◆ Task requirements ◆
Render every line of the entries below as a Markdown table with two columns, No. and Line. Number the rows in order and leave out blank lines.

Dataset records

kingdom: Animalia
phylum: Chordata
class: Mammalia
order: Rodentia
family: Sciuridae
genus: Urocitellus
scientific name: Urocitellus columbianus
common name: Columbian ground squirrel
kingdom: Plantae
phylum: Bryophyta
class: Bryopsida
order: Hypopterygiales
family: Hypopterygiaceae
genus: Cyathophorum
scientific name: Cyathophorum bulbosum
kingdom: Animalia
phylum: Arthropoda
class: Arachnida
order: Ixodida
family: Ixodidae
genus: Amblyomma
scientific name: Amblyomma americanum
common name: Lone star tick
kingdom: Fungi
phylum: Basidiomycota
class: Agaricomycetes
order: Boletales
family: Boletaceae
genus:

◆ Answer to this task ◆
| No. | Line |
|---|---|
| 1 | kingdom: Animalia |
| 2 | phylum: Chordata |
| 3 | class: Mammalia |
| 4 | order: Rodentia |
| 5 | family: Sciuridae |
| 6 | genus: Urocitellus |
| 7 | scientific name: Urocitellus columbianus |
| 8 | common name: Columbian ground squirrel |
| 9 | kingdom: Plantae |
| 10 | phylum: Bryophyta |
| 11 | class: Bryopsida |
| 12 | order: Hypopterygiales |
| 13 | family: Hypopterygiaceae |
| 14 | genus: Cyathophorum |
| 15 | scientific name: Cyathophorum bulbosum |
| 16 | kingdom: Animalia |
| 17 | phylum: Arthropoda |
| 18 | class: Arachnida |
| 19 | order: Ixodida |
| 20 | family: Ixodidae |
| 21 | genus: Amblyomma |
| 22 | scientific name: Amblyomma americanum |
| 23 | common name: Lone star tick |
| 24 | kingdom: Fungi |
| 25 | phylum: Basidiomycota |
| 26 | class: Agaricomycetes |
| 27 | order: Boletales |
| 28 | family: Boletaceae |
| 29 | genus: |